• Written instruction 1: In the passage on ornamental grasses below, which nurseryman promoted ornamental grasses in Germany?
• Written instruction 2: Transcribe everything in the ornamental grasses passage below from "So we’ve gone" down to "wonder we’re confused.", word for word.

• Document section:
----------------

Ornamental grasses fell out of favor in this country in the ‘30s and by the ‘50s were unavailable. Germany, meanwhile, was becoming enamored with ornamental grasses, thanks to their promotion by nurseryman Karl Foerster.

It wasn’t until such German-schooled landscape architects and horticulturists as Wolfgang Oehme, Kurt Bluemel and Hans Hanses emigrated to the United States in the late ‘50s, bringing Foerster’s influence with them, that interest in grasses began to germinate again here. It would take several more decades for their ideas to take hold on the East Coast and spread West.

So we’ve gone from a 40-year drought where ornamental grasses are concerned to a veritable flood of choices in the last few years. No wonder we’re confused.

Ornamental grasses are just like any other perennial, though, says Greenlee. They can be used for everything from ground covers to hedges, screens to slope stabilizers. One of the easiest ways to begin experimenting with them, he says, is by including a few in a mixed border.

----------------

(Items from a dataset)
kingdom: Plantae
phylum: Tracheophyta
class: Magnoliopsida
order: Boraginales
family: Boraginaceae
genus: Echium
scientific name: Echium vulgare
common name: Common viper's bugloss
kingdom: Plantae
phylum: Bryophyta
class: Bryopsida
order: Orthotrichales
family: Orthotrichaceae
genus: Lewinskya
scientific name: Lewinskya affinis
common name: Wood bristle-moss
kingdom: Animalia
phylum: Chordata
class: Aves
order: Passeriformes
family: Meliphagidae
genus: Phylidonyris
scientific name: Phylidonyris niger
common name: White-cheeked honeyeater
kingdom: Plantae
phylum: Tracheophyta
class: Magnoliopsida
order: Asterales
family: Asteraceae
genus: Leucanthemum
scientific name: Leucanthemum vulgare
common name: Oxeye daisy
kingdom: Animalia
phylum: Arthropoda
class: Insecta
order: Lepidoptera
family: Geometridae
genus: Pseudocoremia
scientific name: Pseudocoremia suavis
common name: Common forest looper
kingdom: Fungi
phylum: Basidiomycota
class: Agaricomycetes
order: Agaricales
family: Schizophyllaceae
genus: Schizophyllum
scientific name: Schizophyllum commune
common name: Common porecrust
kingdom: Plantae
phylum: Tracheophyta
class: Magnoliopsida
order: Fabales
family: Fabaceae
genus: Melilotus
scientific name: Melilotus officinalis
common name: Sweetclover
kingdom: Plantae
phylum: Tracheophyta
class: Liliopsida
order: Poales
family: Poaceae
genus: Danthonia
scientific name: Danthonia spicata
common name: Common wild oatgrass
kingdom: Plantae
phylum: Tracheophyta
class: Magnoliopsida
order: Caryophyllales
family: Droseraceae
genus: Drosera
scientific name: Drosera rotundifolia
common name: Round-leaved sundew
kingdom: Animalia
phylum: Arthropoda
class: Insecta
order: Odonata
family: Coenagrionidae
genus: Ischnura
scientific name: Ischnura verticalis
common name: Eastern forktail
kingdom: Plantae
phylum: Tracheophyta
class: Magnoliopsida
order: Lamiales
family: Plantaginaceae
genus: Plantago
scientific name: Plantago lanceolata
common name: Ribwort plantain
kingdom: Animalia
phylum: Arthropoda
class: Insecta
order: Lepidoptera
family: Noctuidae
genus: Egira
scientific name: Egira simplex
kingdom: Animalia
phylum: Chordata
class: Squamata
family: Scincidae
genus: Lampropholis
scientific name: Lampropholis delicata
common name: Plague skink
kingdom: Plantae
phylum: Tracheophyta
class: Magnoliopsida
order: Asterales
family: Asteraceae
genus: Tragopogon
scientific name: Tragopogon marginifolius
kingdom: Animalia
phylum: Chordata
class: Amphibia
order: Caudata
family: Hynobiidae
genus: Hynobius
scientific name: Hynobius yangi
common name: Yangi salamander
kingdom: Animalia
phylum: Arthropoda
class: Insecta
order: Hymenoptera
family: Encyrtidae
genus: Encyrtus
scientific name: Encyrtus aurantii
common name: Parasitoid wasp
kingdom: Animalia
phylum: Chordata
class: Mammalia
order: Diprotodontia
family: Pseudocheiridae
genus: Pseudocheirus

----------------

• Exercise answer 1: Karl Foerster.

• Exercise answer 2:
So we’ve gone from a 40-year drought where ornamental grasses are concerned to a veritable flood of choices in the last few years. No wonder we’re confused.